When Kim realized that response wasn’t coming, she made it her mission to learn all she could about how COVID was spreading locally, in the communities where Zeta students live. Her goal was to reopen her schools as soon as she determined it was safe to do so, she says, “because it’s better for kids.” And it’s what many Zeta families said they wanted when the school surveyed them.
“It was very important we figured it out for ourselves to the best of our ability,” Kim says.
That’s an option not all educators have had during the pandemic, though. Unlike leaders at many district schools, those at some charter schools “can make decisions without necessarily having to get approval from a larger entity,” Kubagawa says. “There may be an ability to be more nimble.”

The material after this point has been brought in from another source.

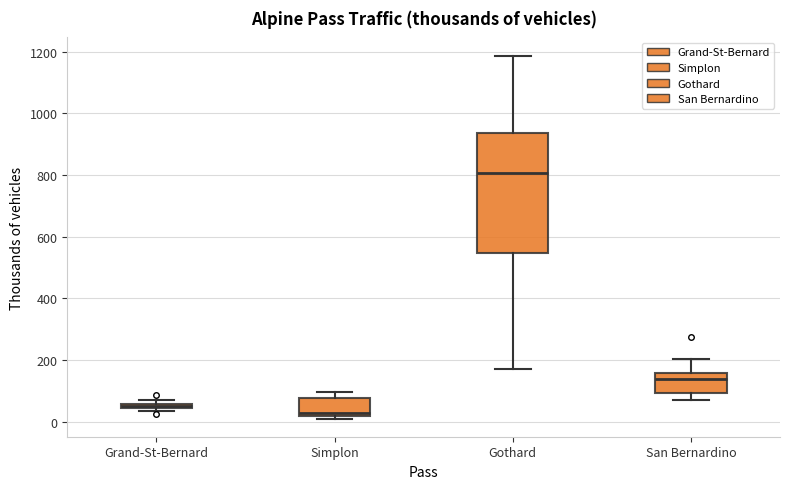

Comparing the boxes themselves (not the whiskers), which one is the tallest?

Gothard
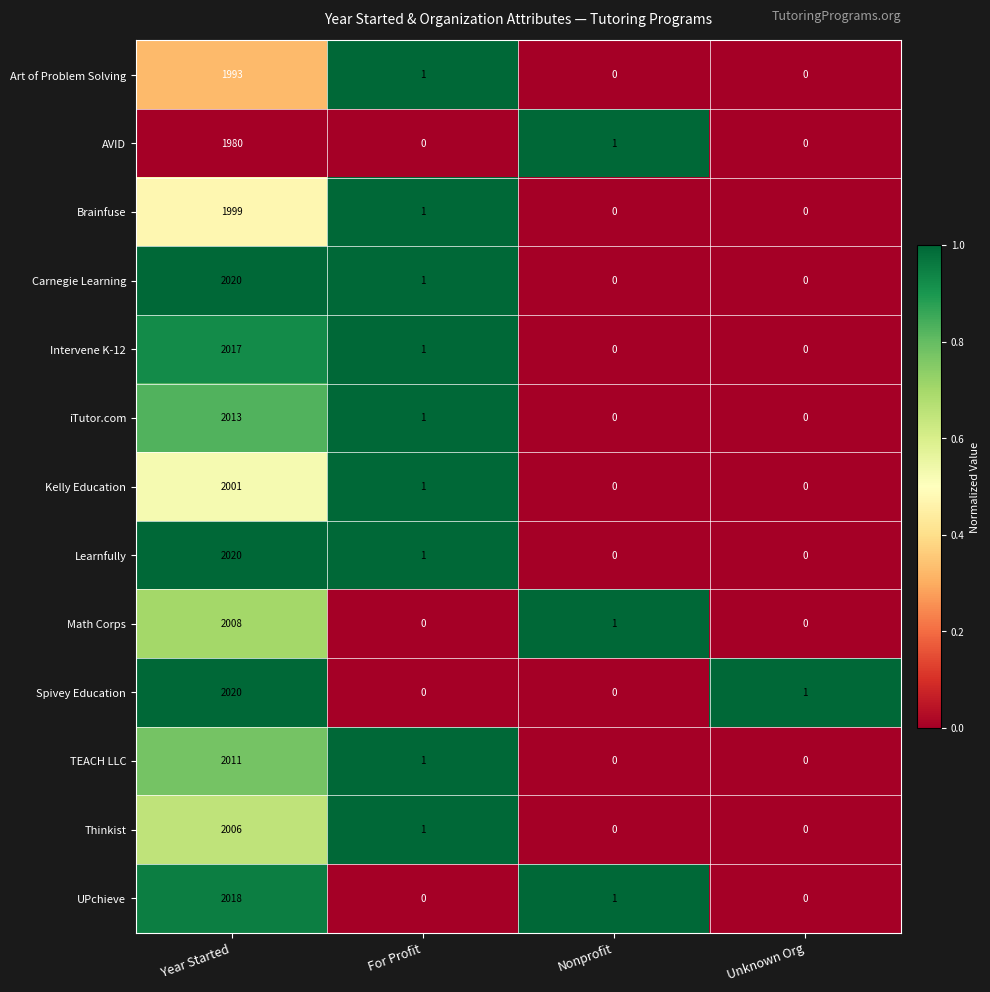

At which label does Intervene K-12 first exceed 1?

Year Started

Kim talked with medical and public health experts and learned how to interpret testing and disease transmission rates in the parts of the city where her schools are. The data she uses comes from state and city officials, but because some of that information is published at a delay, she also turns to figures collected through volunteer-led efforts such as Rt.live, which was created by the co-founders of Instagram using data from the COVID Tracking Project, which is led by journalists who write for The Atlantic.
“We need the experts to funnel information to us in real time,” Kim says.
Educators Teach Each Other
Until that happens, school leaders are turning to each other for guidance about how to reopen schools safely. In the absence of clear data, they’re seeking examples of the experiments other institutions are trying for managing lunchtime, transportation and communication with families.
Because blog posts about Zeta’s reopening process attracted a lot of interest, Kim asked NewSchools Venture Fund to help her organize a webinar to explain her strategies to other school leaders. Photos and videos she shared of pandemic-era Zeta classrooms and schoolyards showed students wearing masks while sitting at desks spaced far apart and jumping rope in designated spaces.
The presentation was useful for participant Justin Lessek, founding executive director of The Sojourner Truth School, a public charter school in Washington D.C. that launched this fall.
“There are a lot of little practices where it helps to see what schools like Zeta are doing,” he says. For example, Lessek called Zeta’s use of structured play activities during recess a “great idea” for helping students stay distanced while still having fun.
But anecdotes about how schools across the country are managing to reopen are helpful only to a point, Lessek adds. Practices that work in some places don’t always translate elsewhere.
“Just because it’s within guidelines to do that within this other state doesn’t mean it’s within guidelines here,” Lessek says. “Early on, we were trying to parse out all these different examples—this school in San Antonio is doing this, this school in New Jersey is doing that. We got this recommendation—and it seems like a great idea—this school in California might be doing, but we literally might not be able to do that because of the rules in D.C.”
For making decisions about opening his own physical classrooms, Lessek has looked mostly to local guidance from the D.C. public charter school board, city officials and other school leaders in his area. He says some of the most important data he’s received has been hyper-local: results from surveys of staff, students and families about their needs and desires.
Based on this research, leaders at The Sojourner Truth School decided they could start the fall by offering in-classroom learning to only 20 out of their 92 students—ideally the ones who needed that option most. After explaining this, leaders asked families to express whether they thought their students should attend school in person.
Tidy figures and clear outcomes have been hard for schools to come by this year. But these calculations came out clean.
Family requests for in-person learning matched the capacity set by school officials, Lessek says: “We ended up with almost the exact number we were hoping for.”